Tuscawilla Plantation was a large forced-labor farm growing cotton on 3000 acre located in eastern Leon County, Florida, United States established by George W. Parkhill.

== Location ==
Tuscawilla Plantation bordered the northern tip of the south tract of Chemonie Plantation. Today, the land that was Tuscawilla is now the neighborhoods east of Chaires Cross Road and the north and south sides of Buck Lake Road, much of Baum Road, north and south sides of I-10, including Heartwood Hills, Tung Grove Road, Pennewaw Trace, and Bexhill Lane.

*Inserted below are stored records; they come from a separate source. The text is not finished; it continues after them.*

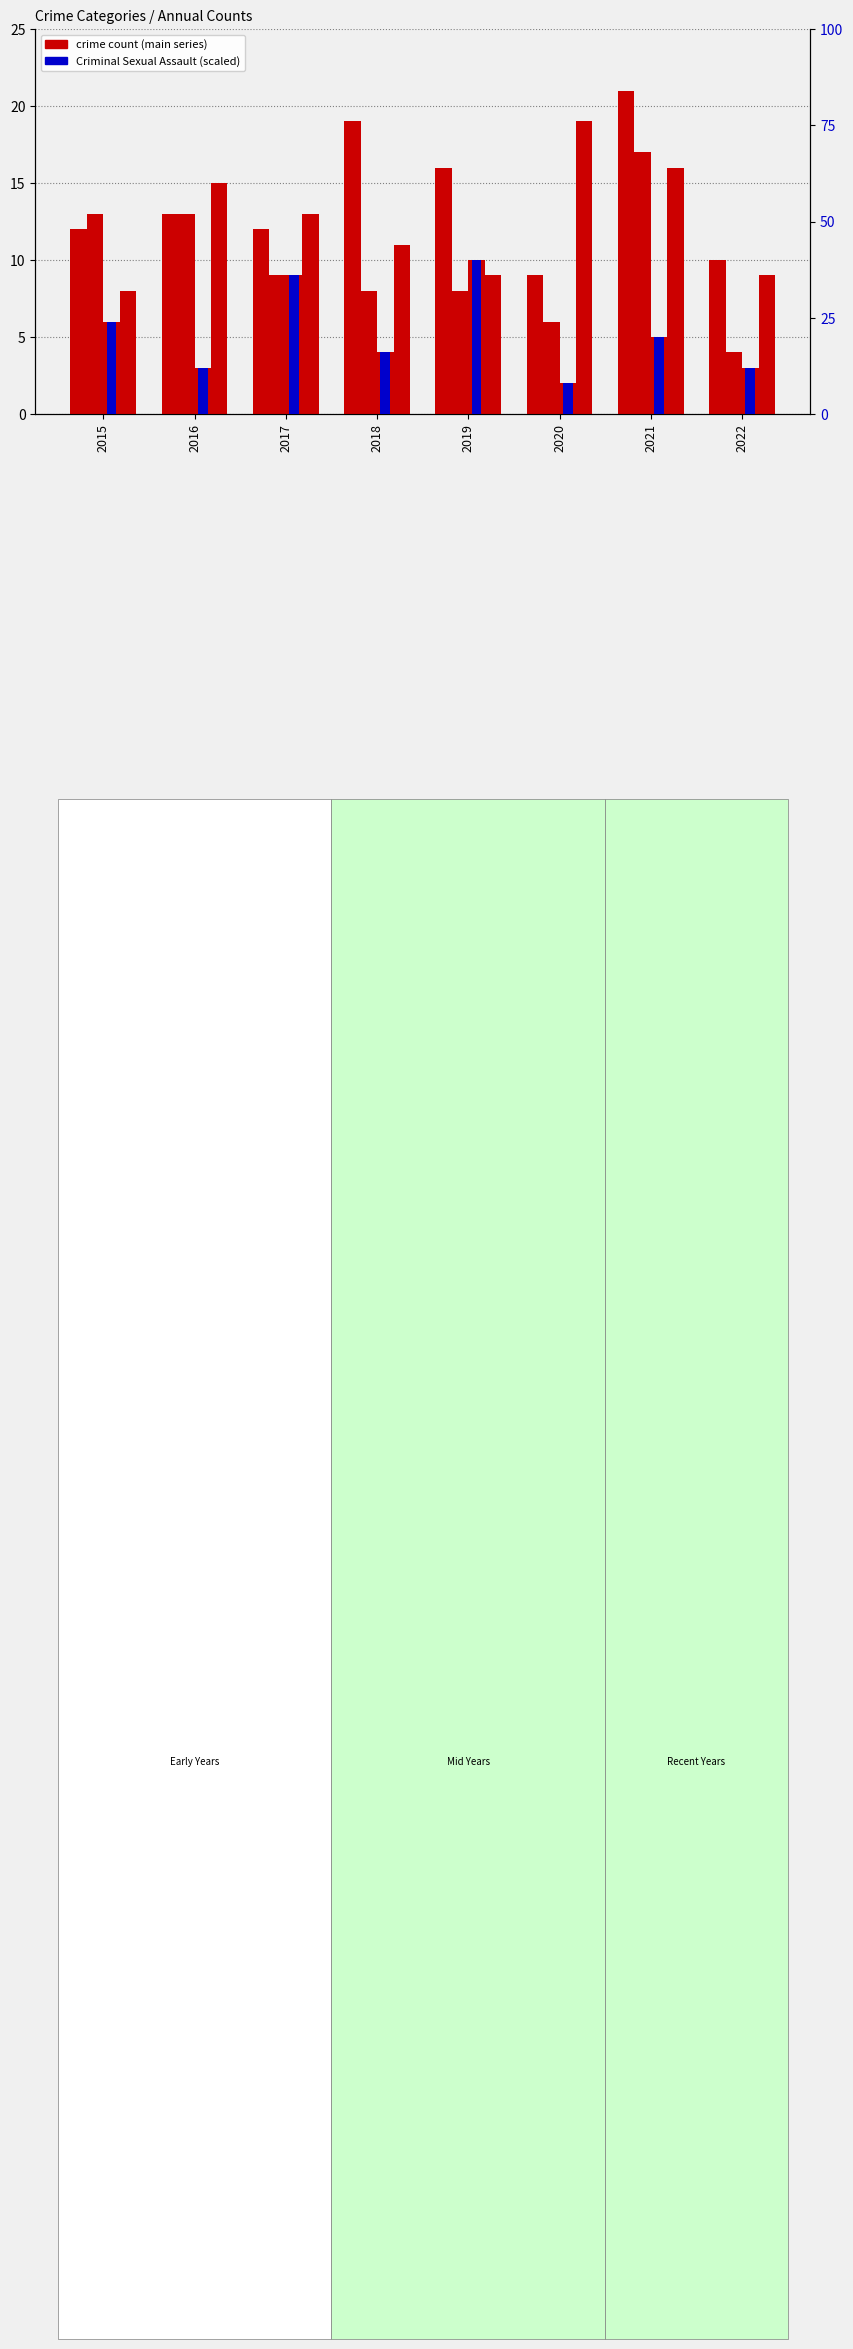

What is the average value?

14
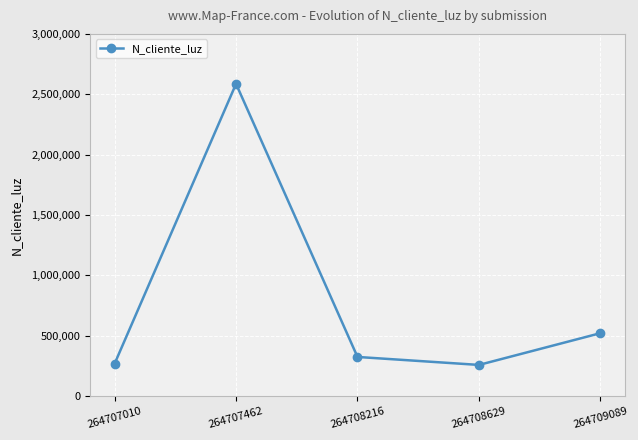

What is the average value?

792002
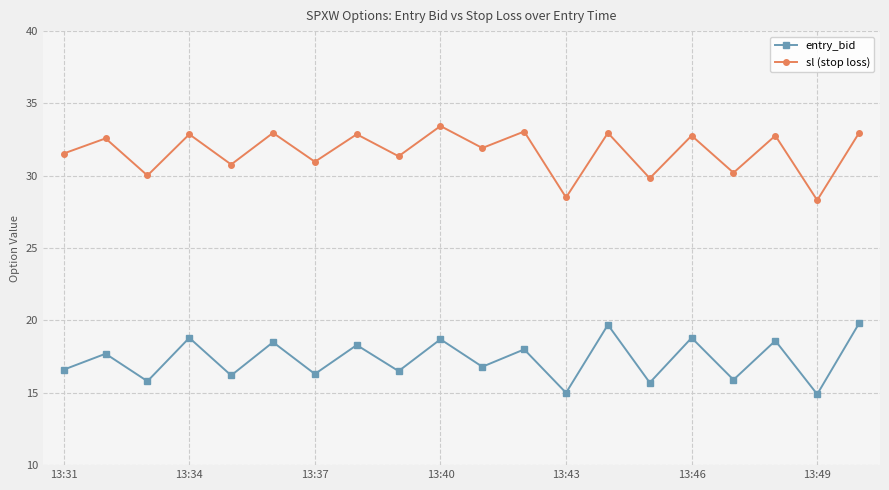

What is the maximum value for sl (stop loss)?

33.4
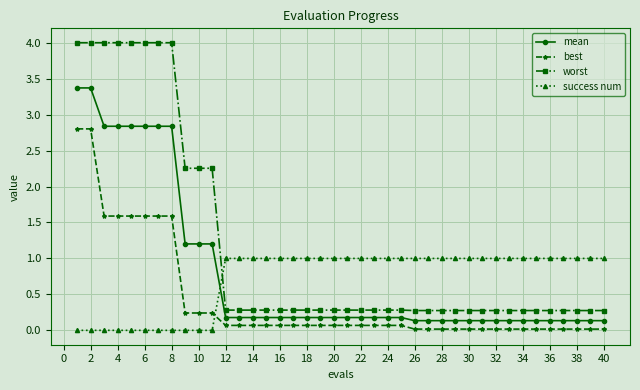

What is the highest value of the mean series?

3.4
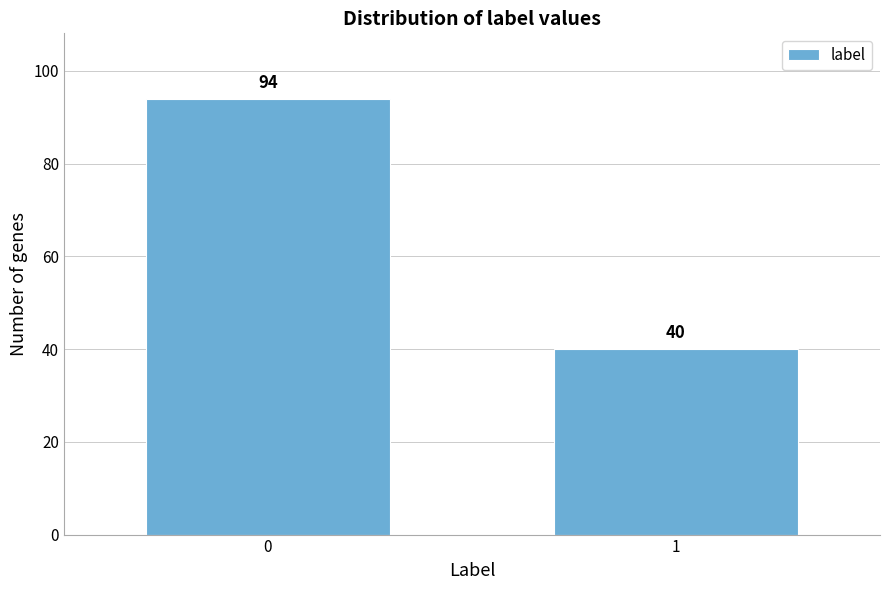

Reading left to right, extract all data points from this chart.

94	40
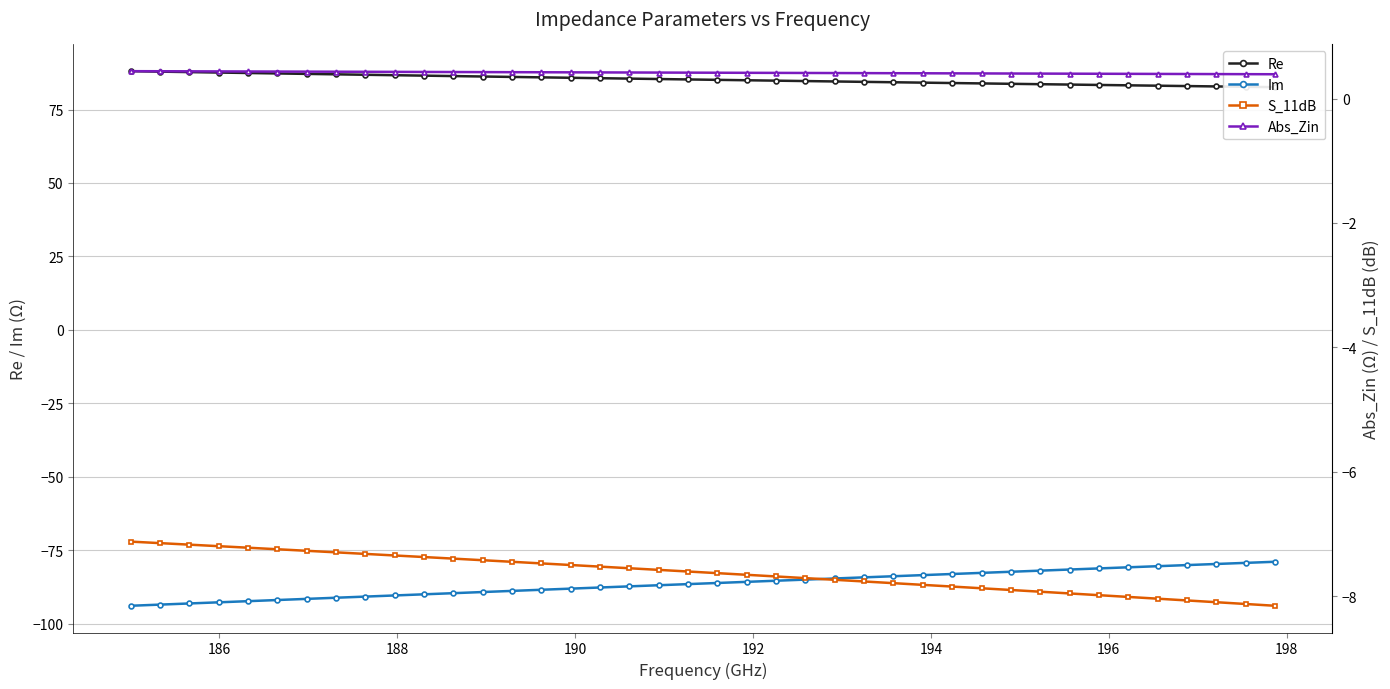

What is the lowest value of the Im series?

-93.9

== Plantation specifics ==
The Leon County Florida 1860 Agricultural Census shows that the William Bailey Plantation had the following:
- Improved Land: 1500 acre
- Unimproved Land: 1500 acre
- Cash value of plantation: $36,000
- Cash value of farm implements/machinery: $1500
- Cash value of farm animals: $10,000
- Number of slaves: 172
- Bushels of corn: 3000
- Bales of cotton: 200

== The owner ==
John Parkhill was a physician by trade and a native of Ireland and left Richmond, Virginia on April 15, 1827, with his brother-in-law William Copland in a stagecoach headed south. Parkhill left his wife and 2-year-old son behind. Parkhill and Copland headed to Florida to examine and purchase land. Parkhill worked as a postmaster and banker in Tallahassee.

Parkhill joined the Confederate Army August 20, 1861 as a captain and died at the Seven Days Battle near Gaines' farm and Richmond, Virginia between June 25, 1862, and July 1, 1862.